Your goal: Every line with the string "This" in it belongs in your answer, so copy them all from the data.

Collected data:
__________

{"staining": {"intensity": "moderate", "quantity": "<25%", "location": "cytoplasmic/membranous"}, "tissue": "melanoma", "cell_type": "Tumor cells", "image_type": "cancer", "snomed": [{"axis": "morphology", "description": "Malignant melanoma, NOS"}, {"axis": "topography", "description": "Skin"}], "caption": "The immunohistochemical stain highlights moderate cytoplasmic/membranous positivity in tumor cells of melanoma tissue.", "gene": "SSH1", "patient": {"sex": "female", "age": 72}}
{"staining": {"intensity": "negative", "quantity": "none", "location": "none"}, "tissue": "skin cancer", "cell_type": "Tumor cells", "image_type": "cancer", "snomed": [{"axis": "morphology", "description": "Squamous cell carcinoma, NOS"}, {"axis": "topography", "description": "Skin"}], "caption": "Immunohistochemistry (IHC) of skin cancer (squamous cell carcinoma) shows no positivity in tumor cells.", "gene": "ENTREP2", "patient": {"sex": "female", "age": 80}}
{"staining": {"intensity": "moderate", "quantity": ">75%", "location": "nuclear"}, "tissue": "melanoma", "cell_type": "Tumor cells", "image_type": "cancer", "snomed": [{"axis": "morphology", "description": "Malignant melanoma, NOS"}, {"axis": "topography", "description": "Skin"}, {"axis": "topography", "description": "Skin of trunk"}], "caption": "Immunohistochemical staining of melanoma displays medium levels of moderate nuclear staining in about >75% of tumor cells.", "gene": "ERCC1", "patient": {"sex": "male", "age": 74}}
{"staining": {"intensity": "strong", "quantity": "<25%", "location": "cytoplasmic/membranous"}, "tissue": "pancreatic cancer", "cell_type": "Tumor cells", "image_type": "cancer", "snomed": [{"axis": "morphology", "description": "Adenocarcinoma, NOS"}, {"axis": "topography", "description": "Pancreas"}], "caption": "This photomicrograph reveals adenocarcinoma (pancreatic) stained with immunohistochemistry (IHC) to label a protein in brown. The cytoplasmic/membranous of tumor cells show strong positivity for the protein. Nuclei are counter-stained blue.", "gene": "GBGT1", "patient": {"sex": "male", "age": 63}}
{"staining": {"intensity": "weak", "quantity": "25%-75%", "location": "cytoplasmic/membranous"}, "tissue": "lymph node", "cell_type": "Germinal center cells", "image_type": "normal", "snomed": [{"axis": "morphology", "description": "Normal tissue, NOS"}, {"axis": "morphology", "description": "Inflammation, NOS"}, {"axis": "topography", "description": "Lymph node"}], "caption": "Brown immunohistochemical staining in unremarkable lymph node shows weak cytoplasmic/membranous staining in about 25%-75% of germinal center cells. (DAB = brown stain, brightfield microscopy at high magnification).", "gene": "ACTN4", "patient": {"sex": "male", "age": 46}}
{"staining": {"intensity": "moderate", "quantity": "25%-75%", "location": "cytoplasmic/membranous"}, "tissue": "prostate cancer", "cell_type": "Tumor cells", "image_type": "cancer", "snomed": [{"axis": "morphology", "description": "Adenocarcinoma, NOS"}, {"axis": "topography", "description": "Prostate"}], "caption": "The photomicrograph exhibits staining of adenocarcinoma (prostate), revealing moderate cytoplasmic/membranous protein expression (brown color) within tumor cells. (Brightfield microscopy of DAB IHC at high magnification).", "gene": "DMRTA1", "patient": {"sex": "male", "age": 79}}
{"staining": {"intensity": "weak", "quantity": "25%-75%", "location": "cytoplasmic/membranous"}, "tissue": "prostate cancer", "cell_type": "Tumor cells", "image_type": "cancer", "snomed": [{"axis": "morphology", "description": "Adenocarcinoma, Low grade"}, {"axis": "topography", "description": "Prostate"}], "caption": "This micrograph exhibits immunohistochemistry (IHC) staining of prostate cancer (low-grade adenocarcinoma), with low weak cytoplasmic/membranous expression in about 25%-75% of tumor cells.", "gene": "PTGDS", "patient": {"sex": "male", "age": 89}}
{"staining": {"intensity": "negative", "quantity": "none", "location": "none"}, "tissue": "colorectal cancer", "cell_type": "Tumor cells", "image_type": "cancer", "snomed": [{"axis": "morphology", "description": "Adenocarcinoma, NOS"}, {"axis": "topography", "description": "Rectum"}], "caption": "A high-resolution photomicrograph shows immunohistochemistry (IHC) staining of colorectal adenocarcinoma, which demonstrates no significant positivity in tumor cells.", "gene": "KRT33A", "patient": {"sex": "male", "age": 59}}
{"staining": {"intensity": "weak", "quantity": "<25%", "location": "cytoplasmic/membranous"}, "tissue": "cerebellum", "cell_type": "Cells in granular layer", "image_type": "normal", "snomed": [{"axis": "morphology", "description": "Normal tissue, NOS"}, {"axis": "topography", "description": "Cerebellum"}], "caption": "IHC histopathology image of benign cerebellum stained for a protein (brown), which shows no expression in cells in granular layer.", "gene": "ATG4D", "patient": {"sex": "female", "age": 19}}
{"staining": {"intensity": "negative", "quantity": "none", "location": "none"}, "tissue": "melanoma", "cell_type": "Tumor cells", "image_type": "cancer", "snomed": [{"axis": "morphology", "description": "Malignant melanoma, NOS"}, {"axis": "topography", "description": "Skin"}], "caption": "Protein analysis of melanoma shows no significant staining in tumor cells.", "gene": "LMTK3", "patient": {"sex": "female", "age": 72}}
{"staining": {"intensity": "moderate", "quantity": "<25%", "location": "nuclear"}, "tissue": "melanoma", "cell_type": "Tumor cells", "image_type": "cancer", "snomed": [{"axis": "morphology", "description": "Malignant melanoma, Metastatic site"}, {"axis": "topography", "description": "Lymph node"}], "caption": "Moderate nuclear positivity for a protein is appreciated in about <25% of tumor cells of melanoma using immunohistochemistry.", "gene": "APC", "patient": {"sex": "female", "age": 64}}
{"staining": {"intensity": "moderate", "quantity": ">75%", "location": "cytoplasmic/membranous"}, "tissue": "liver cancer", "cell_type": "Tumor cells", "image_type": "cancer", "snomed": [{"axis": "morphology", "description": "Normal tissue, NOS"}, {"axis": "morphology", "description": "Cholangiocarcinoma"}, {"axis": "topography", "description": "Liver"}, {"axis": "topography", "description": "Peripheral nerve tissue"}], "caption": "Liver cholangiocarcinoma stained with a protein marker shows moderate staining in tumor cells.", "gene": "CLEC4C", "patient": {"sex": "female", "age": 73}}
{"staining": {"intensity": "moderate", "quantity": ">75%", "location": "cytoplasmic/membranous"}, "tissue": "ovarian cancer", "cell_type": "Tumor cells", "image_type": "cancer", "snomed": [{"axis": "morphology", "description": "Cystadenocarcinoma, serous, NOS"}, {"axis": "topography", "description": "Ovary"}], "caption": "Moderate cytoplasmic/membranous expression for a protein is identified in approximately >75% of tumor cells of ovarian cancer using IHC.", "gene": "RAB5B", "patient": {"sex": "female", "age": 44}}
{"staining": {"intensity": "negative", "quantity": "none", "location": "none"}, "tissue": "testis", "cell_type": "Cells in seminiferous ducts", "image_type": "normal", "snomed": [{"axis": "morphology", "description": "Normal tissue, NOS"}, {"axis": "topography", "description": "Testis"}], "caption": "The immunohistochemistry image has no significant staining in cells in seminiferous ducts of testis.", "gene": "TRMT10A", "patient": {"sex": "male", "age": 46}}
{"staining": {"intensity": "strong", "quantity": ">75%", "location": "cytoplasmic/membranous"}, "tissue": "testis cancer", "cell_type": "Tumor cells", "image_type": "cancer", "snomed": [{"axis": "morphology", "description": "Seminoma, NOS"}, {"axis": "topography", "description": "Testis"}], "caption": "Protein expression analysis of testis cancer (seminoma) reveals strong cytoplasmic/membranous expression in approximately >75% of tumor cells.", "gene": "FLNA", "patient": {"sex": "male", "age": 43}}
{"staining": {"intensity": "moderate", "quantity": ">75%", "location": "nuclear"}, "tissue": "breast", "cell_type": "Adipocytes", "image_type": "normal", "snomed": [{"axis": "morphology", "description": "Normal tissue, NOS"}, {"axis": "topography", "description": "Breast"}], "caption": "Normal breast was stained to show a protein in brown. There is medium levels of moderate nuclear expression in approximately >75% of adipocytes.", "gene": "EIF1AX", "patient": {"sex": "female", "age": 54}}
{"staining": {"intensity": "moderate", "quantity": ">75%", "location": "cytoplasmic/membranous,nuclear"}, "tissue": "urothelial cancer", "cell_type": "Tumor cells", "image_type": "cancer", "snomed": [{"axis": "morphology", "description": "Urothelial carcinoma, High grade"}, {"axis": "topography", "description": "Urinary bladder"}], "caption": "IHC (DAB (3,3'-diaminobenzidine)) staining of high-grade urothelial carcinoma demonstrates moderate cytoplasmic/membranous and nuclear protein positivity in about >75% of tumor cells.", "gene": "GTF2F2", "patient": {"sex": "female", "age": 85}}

__________

Answer box:
{"staining": {"intensity": "strong", "quantity": "<25%", "location": "cytoplasmic/membranous"}, "tissue": "pancreatic cancer", "cell_type": "Tumor cells", "image_type": "cancer", "snomed": [{"axis": "morphology", "description": "Adenocarcinoma, NOS"}, {"axis": "topography", "description": "Pancreas"}], "caption": "This photomicrograph reveals adenocarcinoma (pancreatic) stained with immunohistochemistry (IHC) to label a protein in brown. The cytoplasmic/membranous of tumor cells show strong positivity for the protein. Nuclei are counter-stained blue.", "gene": "GBGT1", "patient": {"sex": "male", "age": 63}}
{"staining": {"intensity": "weak", "quantity": "25%-75%", "location": "cytoplasmic/membranous"}, "tissue": "prostate cancer", "cell_type": "Tumor cells", "image_type": "cancer", "snomed": [{"axis": "morphology", "description": "Adenocarcinoma, Low grade"}, {"axis": "topography", "description": "Prostate"}], "caption": "This micrograph exhibits immunohistochemistry (IHC) staining of prostate cancer (low-grade adenocarcinoma), with low weak cytoplasmic/membranous expression in about 25%-75% of tumor cells.", "gene": "PTGDS", "patient": {"sex": "male", "age": 89}}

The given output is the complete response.